O profissional ganhava de forma tradicional, por procedimento. Optamos por instituir o plantão de 24 h, contratos individuais com suas respectivas firmas e pagamento por performance quantitativa de toda a equipe, ou seja, o valor do plantão varia conforme os índices de partos normais. Esclareço que o pagamento “cheio” se dá quando se atinge 50% de partos normais, evitando qualquer discussão ética, relacionada a esses índices. Atualmente, estamos estudando e logo vamos implantar uma nova metodologia de pagamento, agora quantitativa como equipe, mas com uma vertente qualitativa individual baseada na Classificação de Robson de cesarianas que leva em consideração os antecedentes obstétricos, trabalho de parto e idade gestacional.
Espaço Você Saudável – É possível estender essa assistência para toda usuária do hospital, seja SUS ou da cooperada?
Nosso hospital é filantrópico e sempre atendeu ao SUS. Na verdade, quando iniciamos esse projeto em outubro de 2012, já havia plantão 24hs somente no SUS, mas sem metas ou metodologia. Hoje todo o projeto foi estendido ao SUS, respeitando as características de cada convênio em hotelaria principalmente, mas igualmente tratado e com a mesma equipe. Os protocolos e metas são equivalentes. Não poderia ser diferente, porque como já disse a finalidade inicial era interferir na avalanche de cesarianas e suas consequências, portanto não importa de que convênio estamos tratando.
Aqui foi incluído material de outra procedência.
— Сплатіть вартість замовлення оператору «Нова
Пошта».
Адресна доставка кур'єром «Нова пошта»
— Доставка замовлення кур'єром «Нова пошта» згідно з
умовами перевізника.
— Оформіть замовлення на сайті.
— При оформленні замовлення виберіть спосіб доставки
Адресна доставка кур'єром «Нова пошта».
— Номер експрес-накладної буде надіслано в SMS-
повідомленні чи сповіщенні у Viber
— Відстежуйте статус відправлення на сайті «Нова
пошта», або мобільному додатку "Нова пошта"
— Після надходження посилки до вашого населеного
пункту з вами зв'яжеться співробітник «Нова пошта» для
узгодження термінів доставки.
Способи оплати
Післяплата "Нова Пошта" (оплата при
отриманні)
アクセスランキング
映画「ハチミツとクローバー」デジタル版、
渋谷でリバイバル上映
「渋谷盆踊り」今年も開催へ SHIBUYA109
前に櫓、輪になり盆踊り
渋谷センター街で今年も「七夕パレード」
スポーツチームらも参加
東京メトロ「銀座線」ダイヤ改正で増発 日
Espaço Você Saudável – É possível reduzir o número de cesáreas em hospitais privados do país?
Não tenho dúvida disso, nós estamos fazendo com poucos recursos compartilhados do SUS e da Unimed de Jaboticabal. Todo hospital privado ou não tem uma mesa diretora e o passo fundamental é a vontade política de fazer a mudança, você tem que acreditar que é possível e principalmente entender que a segurança das mães e bebês passam por essa decisão. Todo o resto é secundário, inclusive o modelo a ser implantado. Em qualquer situação, o modelo levará a ganhos diretos e indiretos. Só para citar, recebemos pacientes de outros planos de saúde da região que preferiram ter seus bebês conosco, pelo SUS, do que se apresentar no quartel da cesariana no dia e hora pré-estabelecida. Hoje, passamos a ser referência para essas famílias. O fato é que o incentivo ao parto normal vem ganhando as redes sociais, a televisão e os jornais. Quem não se adequar rapidamente, poderá ter prejuízos, mesmo que intangíveis, num futuro próximo.
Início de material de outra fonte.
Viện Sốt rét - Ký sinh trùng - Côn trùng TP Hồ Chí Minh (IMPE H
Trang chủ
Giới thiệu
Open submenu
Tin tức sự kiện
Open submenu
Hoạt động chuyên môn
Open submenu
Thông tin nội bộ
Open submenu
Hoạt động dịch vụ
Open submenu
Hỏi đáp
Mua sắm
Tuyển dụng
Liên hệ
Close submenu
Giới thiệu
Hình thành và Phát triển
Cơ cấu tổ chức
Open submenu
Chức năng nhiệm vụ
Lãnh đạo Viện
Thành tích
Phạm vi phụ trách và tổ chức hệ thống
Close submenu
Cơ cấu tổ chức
Espaço Você Saudável – Como a agência reguladora – a ANS, poderia incentivar que hospitais privados promovam o parto normal ao invés das cesarianas?
A agência poderia atuar de quatro maneiras: aumentando o valor do indicador relacionado a proporção de partos cesáreos X normais no IDSS (Índice de Desenvolvimento da Saúde Suplementar) das operadoras que tenham ou contratem hospitais com baixos percentuais de cesarianas (hoje esse índice deve ficar abaixo 45% de cesarianas); permitindo reajustes maiores para operadoras que tenham ou contratem hospitais com esse perfil; atuando junto a população com campanhas de esclarecimento sobre o parto normal; e incentivando a replicação desse ou outro modelo a outros hospitais interessados.
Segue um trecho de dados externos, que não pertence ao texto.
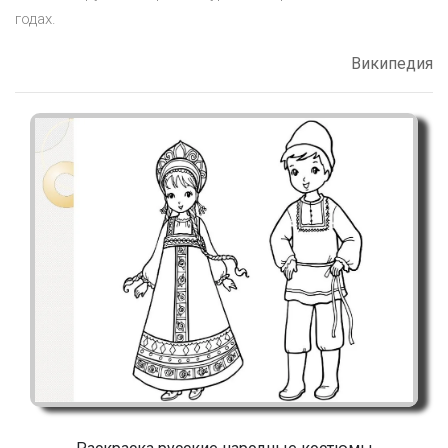
годах.
Википедия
Espaço Você Saudável – E o Ministério da Saúde, o que poderia contribuir?
Seria primordial ser essa uma política de Estado. Estar acima de qualquer interesse político, sistêmico ou financeiro. Campanhas publicitárias pesadas e com grande apelo popular, com certeza, seria de grande valia. O incentivo a implantação de projetos pilotos em hospitais voluntários que possam replicar a metodologia do IHI que já temos experiência ou outra igualmente qualificada, seria a melhor forma de colocar em prática essa política. Futuramente, como nós nesse momento, esses hospitais desencadeariam essa metodologia em suas regiões. Também o incentivo financeiro, através de um programa específico, repassado a hospitais que atingissem as metas do Ministério, teria um grande impacto, principalmente, nos hospitais que só atendem ao SUS.